The average effect of a gene substitution is the average change in a trait if one allele is substituted for another. A crucial part of population genetics is that you always need to consider averages. This is because genes are rarely completely deterministic. They can be influenced by the environment or other genes. Thus, in order to define the effect of the gene, you need to average over these other influences. This then leads to a somewhat ambiguous definition of average effect and Fisher actually came up with two. The first, and as James would argue the primary definition, is a causal one in that we want to measure the average effect of a gene if you experimentally substituted one allele for another prior to development and influence by the environment. A second correlation definition would simply be to plot the trait against the number of alleles as in the example above. The slope would then be the average effect. This second definition looks at the correlation between the gene and the trait but as the old saying goes “correlation does not imply causation”. For example, the genetic loci may not have any effect on the trait but happens to be strongly correlated with a true causal locus (in the population you happen to be examining). Distinguishing between genes that are merely associated with a trait from ones that are actually causal remains an open problem in genome wide association studies.

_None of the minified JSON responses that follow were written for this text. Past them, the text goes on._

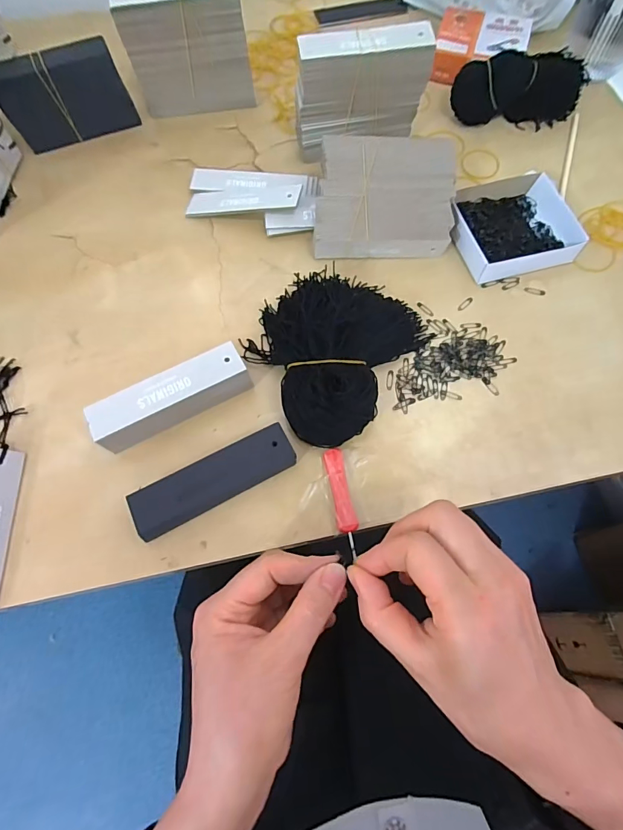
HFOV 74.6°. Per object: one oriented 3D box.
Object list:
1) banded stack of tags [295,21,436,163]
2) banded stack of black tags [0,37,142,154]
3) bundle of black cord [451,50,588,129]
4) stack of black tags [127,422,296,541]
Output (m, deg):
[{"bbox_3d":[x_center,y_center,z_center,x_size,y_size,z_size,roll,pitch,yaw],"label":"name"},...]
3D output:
[{"bbox_3d":[0.049,-0.330,0.424,0.131,0.101,0.027,-11,69,-4],"label":"banded stack of tags"},{"bbox_3d":[-0.270,-0.352,0.451,0.126,0.082,0.032,-24,70,-9],"label":"banded stack of black tags"},{"bbox_3d":[0.242,-0.377,0.475,0.146,0.056,0.045,-2,68,-1],"label":"bundle of black cord"},{"bbox_3d":[-0.074,0.051,0.316,0.125,0.023,0.035,-26,70,-10],"label":"stack of black tags"}]

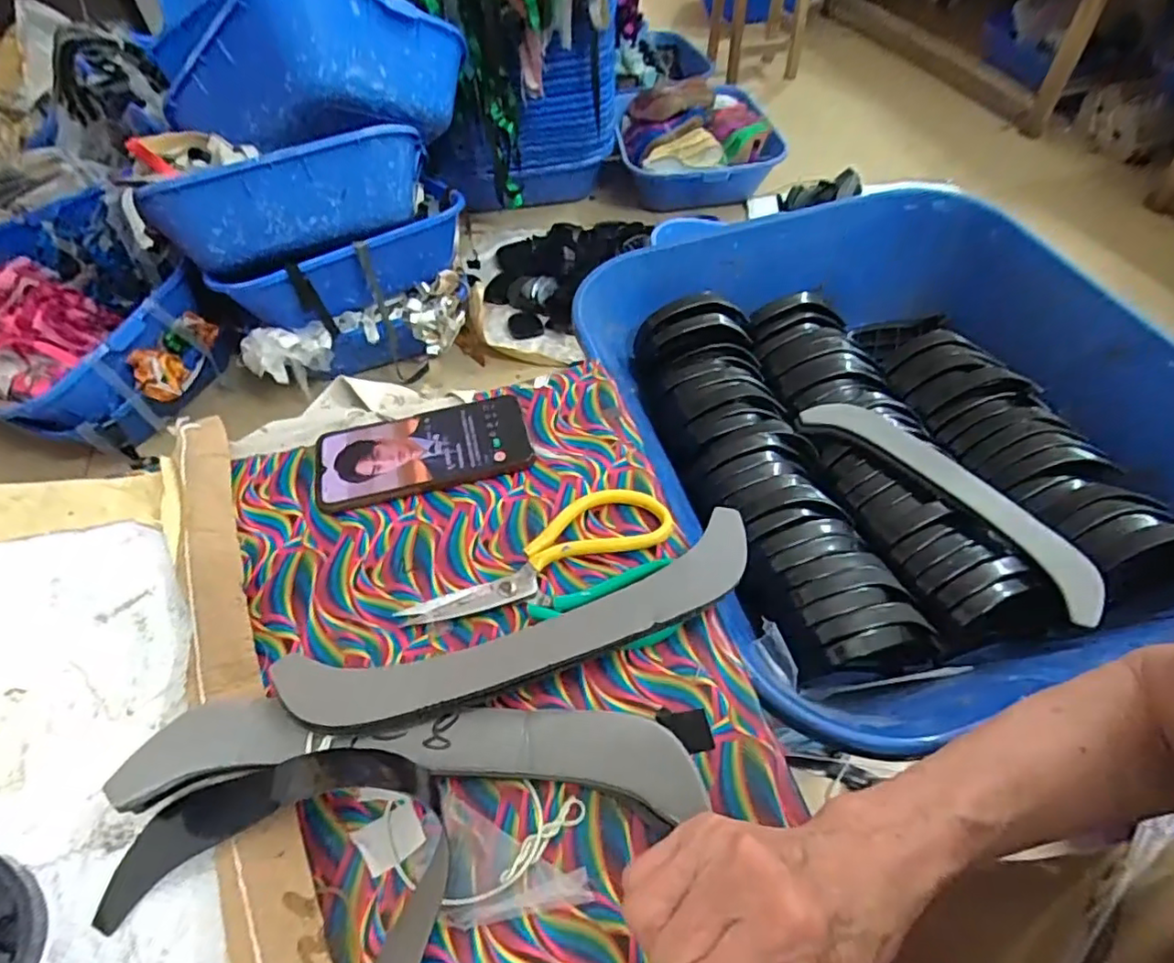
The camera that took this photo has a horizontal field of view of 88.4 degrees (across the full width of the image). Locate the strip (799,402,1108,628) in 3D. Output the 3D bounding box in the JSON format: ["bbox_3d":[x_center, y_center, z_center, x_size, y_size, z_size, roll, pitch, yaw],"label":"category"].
[{"bbox_3d":[0.335,0.007,0.563,0.060,0.023,0.289,-31,57,-19],"label":"strip"}]

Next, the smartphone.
[{"bbox_3d":[-0.128,-0.027,0.469,0.160,0.010,0.082,-16,53,-9],"label":"smartphone"}]

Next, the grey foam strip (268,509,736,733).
[{"bbox_3d":[-0.029,0.084,0.360,0.287,0.019,0.059,-18,54,-10],"label":"grey foam strip"}]

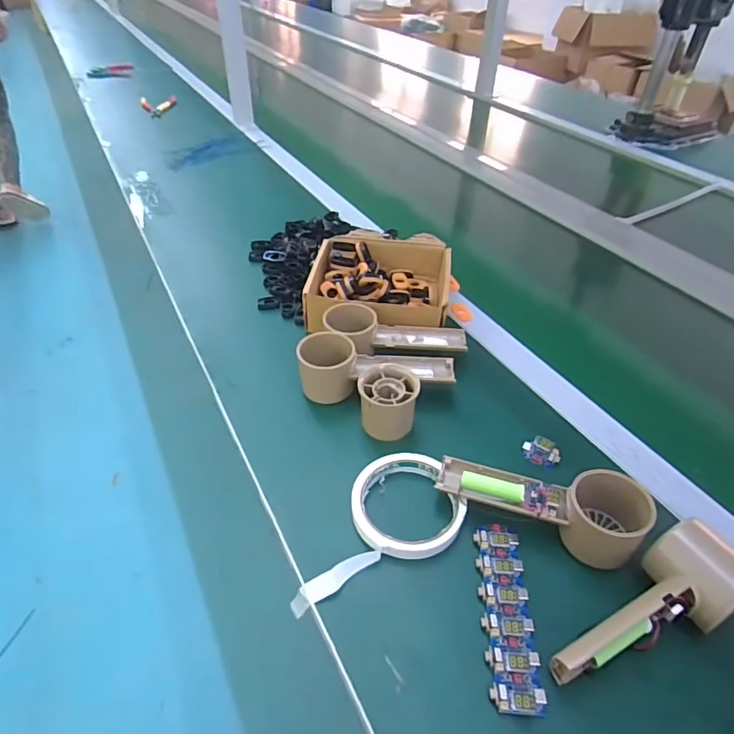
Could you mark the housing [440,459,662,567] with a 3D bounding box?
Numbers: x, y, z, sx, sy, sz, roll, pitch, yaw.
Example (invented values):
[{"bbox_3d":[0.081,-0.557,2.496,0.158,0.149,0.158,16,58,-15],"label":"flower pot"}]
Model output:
[{"bbox_3d":[0.140,0.102,0.404,0.159,0.056,0.056,20,45,18],"label":"housing"}]

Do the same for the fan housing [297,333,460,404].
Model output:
[{"bbox_3d":[0.010,0.003,0.510,0.158,0.058,0.044,3,42,0],"label":"fan housing"}]

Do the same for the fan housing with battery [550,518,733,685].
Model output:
[{"bbox_3d":[0.195,0.166,0.338,0.156,0.059,0.059,-19,47,-22],"label":"fan housing with battery"}]

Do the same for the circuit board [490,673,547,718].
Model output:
[{"bbox_3d":[0.096,0.206,0.312,0.033,0.010,0.023,5,42,3],"label":"circuit board"}]

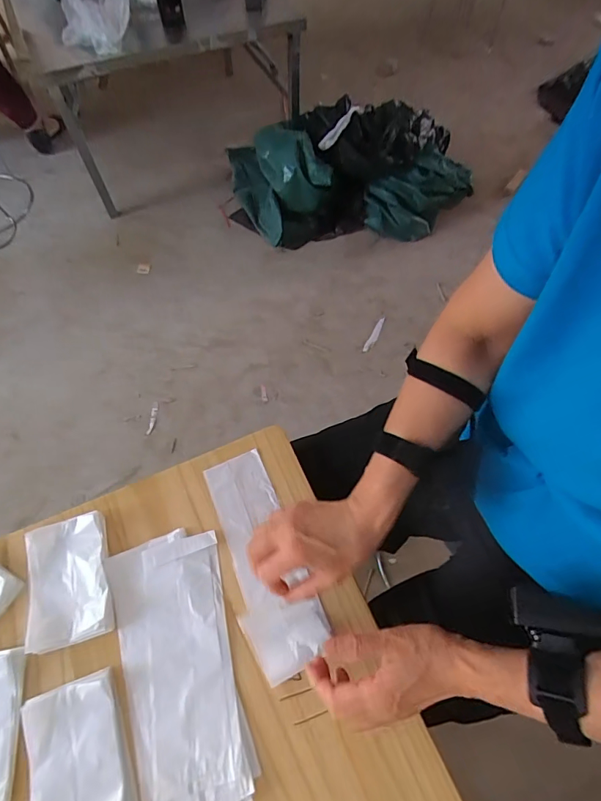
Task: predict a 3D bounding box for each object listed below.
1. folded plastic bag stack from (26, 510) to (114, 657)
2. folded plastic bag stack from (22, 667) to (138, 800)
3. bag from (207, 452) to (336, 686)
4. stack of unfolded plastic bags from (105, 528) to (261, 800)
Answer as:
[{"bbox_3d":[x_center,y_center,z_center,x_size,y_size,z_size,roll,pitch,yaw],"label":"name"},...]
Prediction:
[{"bbox_3d":[-0.259,0.197,0.483,0.087,0.012,0.133,-15,63,-8],"label":"folded plastic bag stack"},{"bbox_3d":[-0.209,0.336,0.404,0.084,0.013,0.129,-17,63,-10],"label":"folded plastic bag stack"},{"bbox_3d":[-0.042,0.172,0.493,0.080,0.012,0.239,-17,63,-11],"label":"bag"},{"bbox_3d":[-0.124,0.269,0.446,0.114,0.009,0.255,-16,63,-9],"label":"stack of unfolded plastic bags"}]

Our paper goes over some of the history and philosophy of the tension between these two definitions. We wrote the paper because these two definitions do not always agree and we show under what conditions they do agree. The main reason they don’t agree is that averages will depend on the background over which you average. For a biallelic gene, there are 2 alleles but 3 genotypes. The distribution of alleles in a population is governed by two parameters. It’s not enough to specify the frequency of one allele. You also need to know the correlation between alleles. The regression definition matches the causal definition if a particular function representing this correlation is held fixed while the experimental allele substitutions under the causal definition are carried out. We also considered the multi-allele and multi-loci case in as much generality as we could.